Note that in the above code we do not close the lockfile object so that the lock is held for the entire time while the process is running.

5.6 Persistent data storage using tdb

It is often useful for services to store data in an organized way that may not quite need to full power of a RDBMS, but would be tedious to implement using flat files.

Clarens provides a high-performance key-value datastore for this purpose, which is also used to store most of the server's internal data structures. The tdb database stores key-value mapping per file, with only one open connection per file possible for a single process. For this reason opening and closing database handles need to be done in a coordinated fashion to prevent deadlocks and server process crashes.

5.6.1 Opening database handles

The clarens_util module provides a method for opening and maintaining a registry of tdb database instances. The method register_dbs should be called with three arguments:

• registry: a dictionary to hold the database registry. Always use clarens_util.dbd which is a resgistry managed by the main Clarens server.
• names: a list of database names that will be opened. Arguments are strings, or any hashable object that can be used for a dictionary key.
• path: a directory where the database file will be stored. The default is to use the .clarens_file subdirectory under the main server deployment directory, see the example below.

PYTHON

import clarens_util
import clarens_config

dbdir=path_join([clarens_config.config['clarens_path'],".clarens_logins"])
names=["db_file_indiv","db_file_group","md5db","sha1db"]
clarens_util.register_open_dbs(clarens_util.dbd, names, dbdir)
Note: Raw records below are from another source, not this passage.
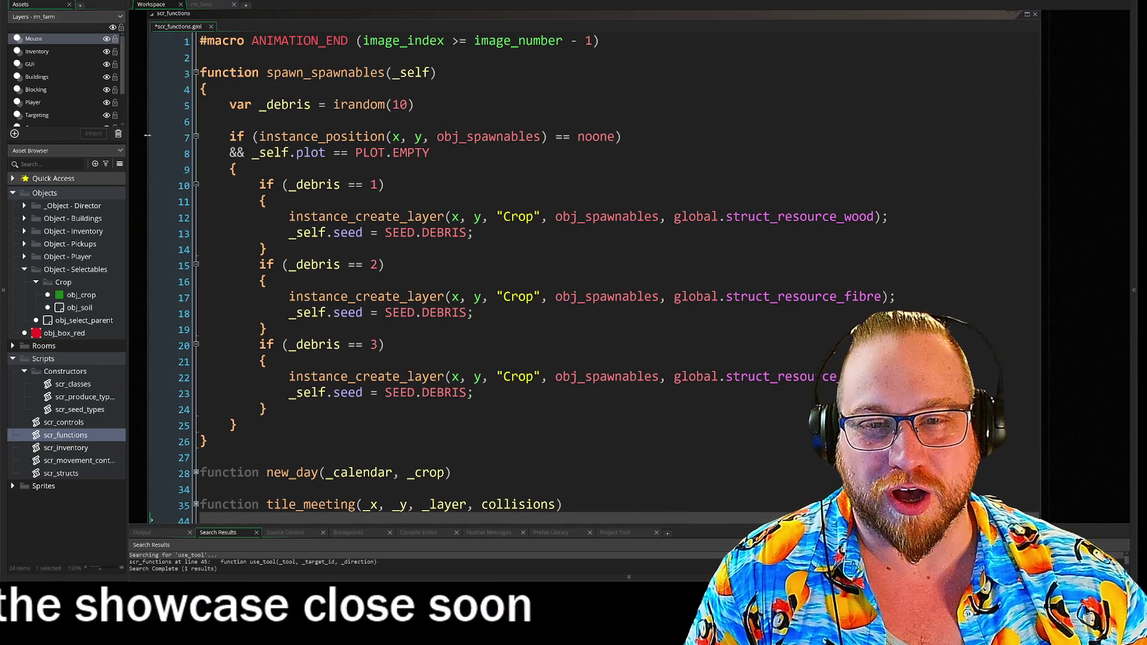
left_click_drag(294, 15, 311, 189)
scroll(273, 178, "down", 5)
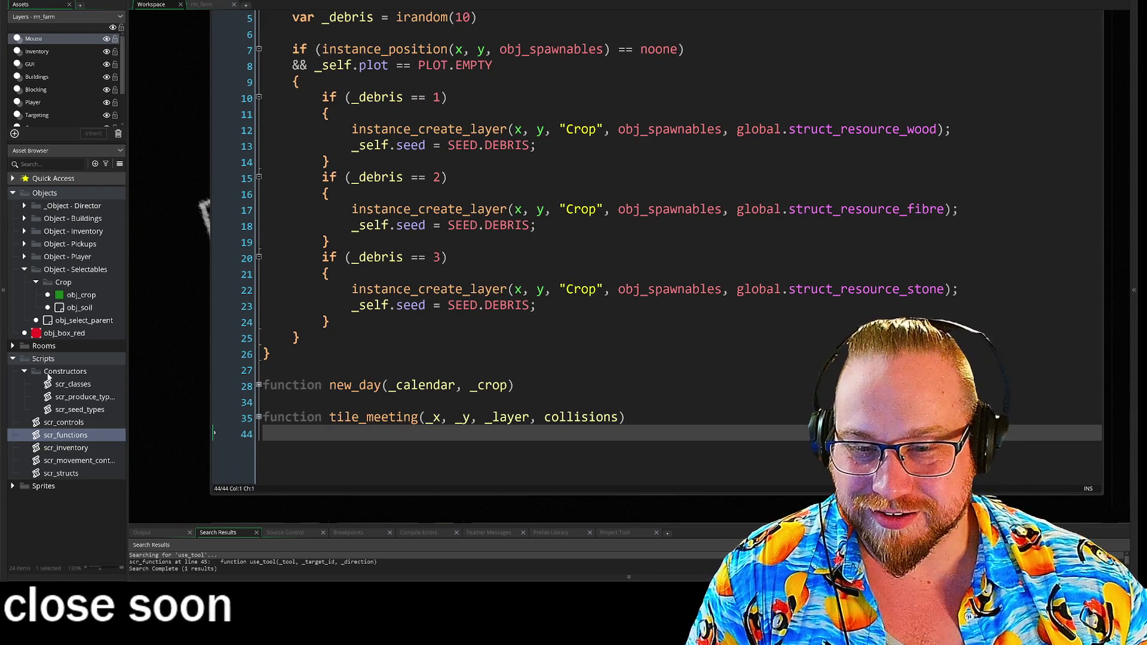
double_click(71, 385)
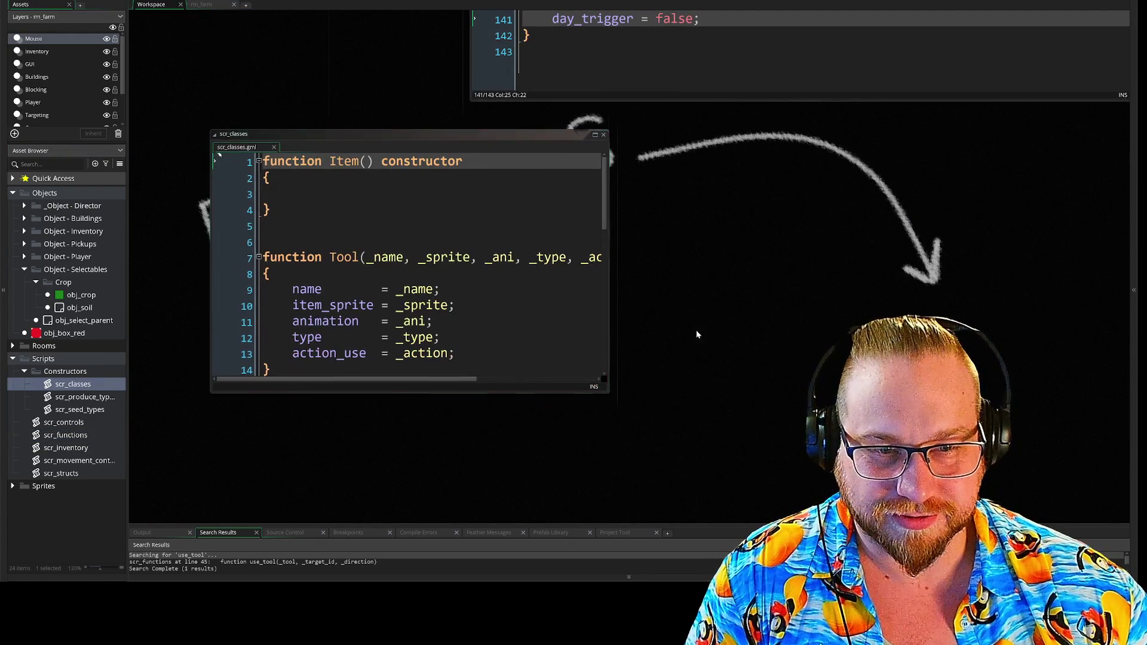
Enlarge the scr_classes window to review its Tool, Action and Response constructors, then show rm_farm.
mouse_move(578, 364)
left_mouse_down()
mouse_move(722, 471)
mouse_move(884, 524)
left_mouse_up()
left_click_drag(845, 562, 806, 342)
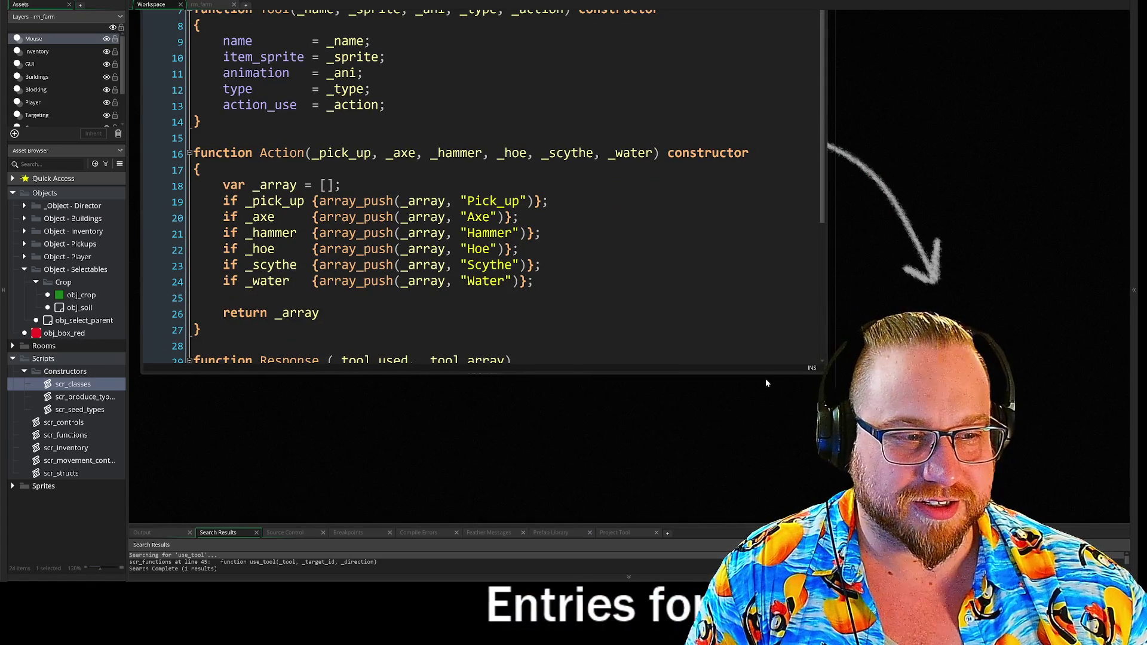
scroll(884, 208, "down", 2)
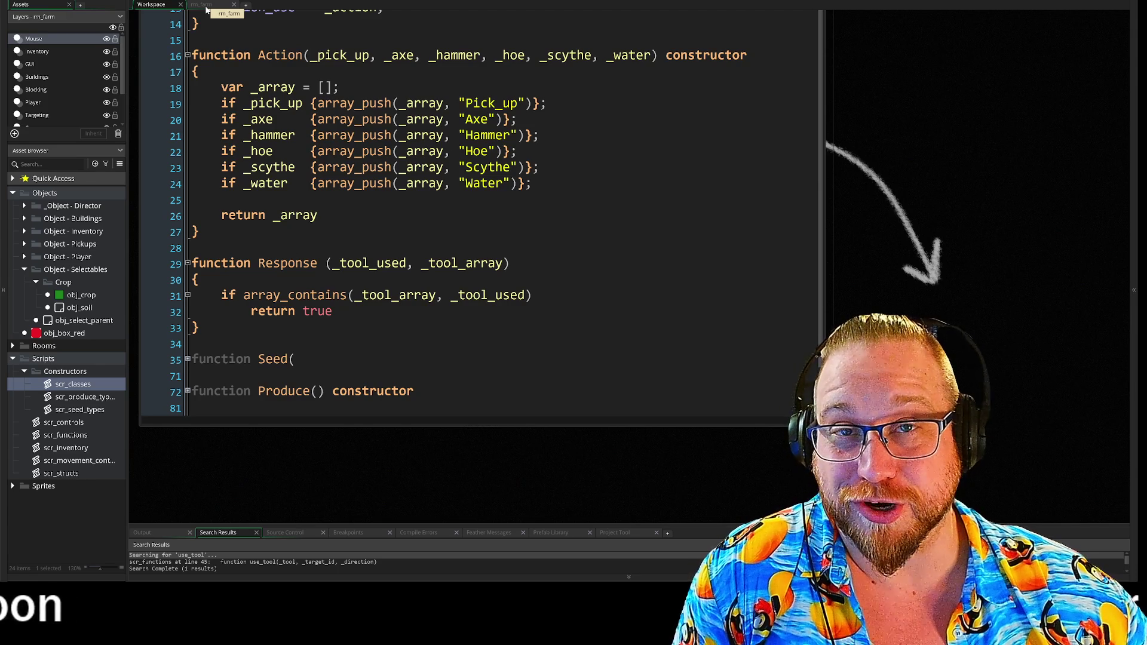
left_click(206, 10)
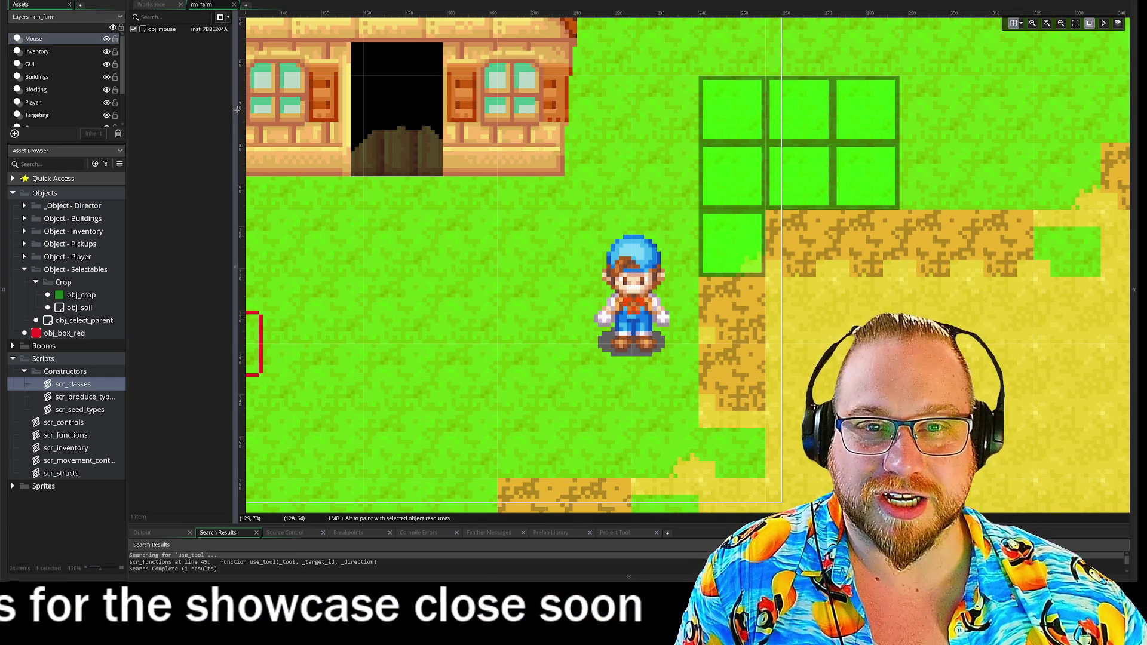
left_click_drag(237, 109, 233, 124)
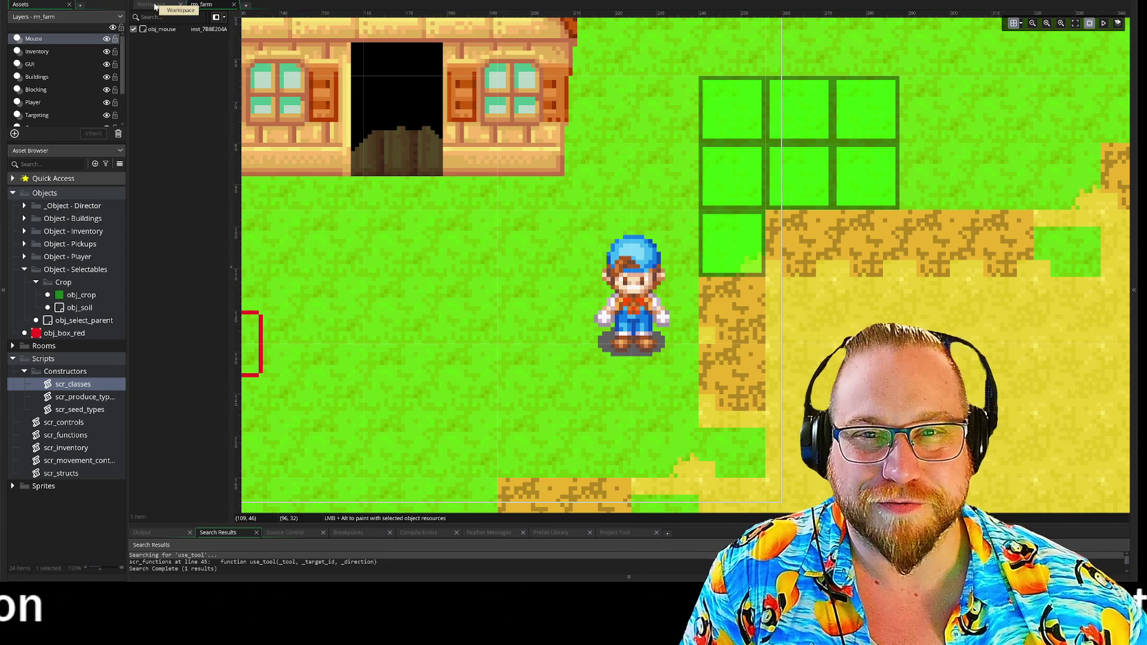
left_click(155, 6)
md5keys=clarens_util.dbd["md5db"].keys()

This example starts by importing two supporting modules that contain the utility methods and main configuration respectively.

5.6.2 Standard databases

The system module sets up certain standard databases with session data. These databases are available in the req.clarens dictionary:

1. db_env - the Berkeley db base handle, use this to create new databases
2. db_logins - key: user_nonce value
   value: list of server_nonce (server connection ID), connection startup time in seconds since 1970 (float), and the remote IP address req.connection.remote_ip The data gets serialized into the object by doing:

   PYTHON

   req.clarens["db_logins"][user_nonce]=
      pickle.dumps([public_server_nonce,
                    time.time(),
                    req.connection.remote_ip])
   

   
   
   

   The data can be deserialized as follows:

   PYTHON

   public_server_nonce, connection_time, remote_ip = 
     pickle.loads(req.clarens["db_logins"][user_nonce])
   

   
   
   

   The user_nonce value is the authentication username, obtainable via

   PYTHON

   user_nonce=req.connection.user
   

   
   
   

3. db_certs - key: user_nonce', value: the user certificate, in PEM format
4. db_methods - key: method name, value a list of [signature,document string]
   The signature is the list discussed above5.2.3. Also use pickle.loads() to deserialize the data.

5.6.3 Printf-style debugging

To print messages in the log file, import the clarens_util module at the top of the new module's source file. Messages can then be logged with e.g.
clarens_util.err_msg("myvalue=%s\n"%myvalue)
The message should appear in the log file (e.g. $opkg_root/var/apache2/log/error_log).

Exceptions are usually handled by modules themselves which causes Python to log error messages to the log file. If a module fails to load in the first place, Clarens handles the resulting exception, and only reports that the module failed to load.

To log the exception in full in the logs, the exception must be raised in the file
system/__init__.py, at around line 998, after the message Failed to load the module %s was printed. Just add the statement
raise
to the exception handler.

In future a configuration switch will be provided to do this automatically.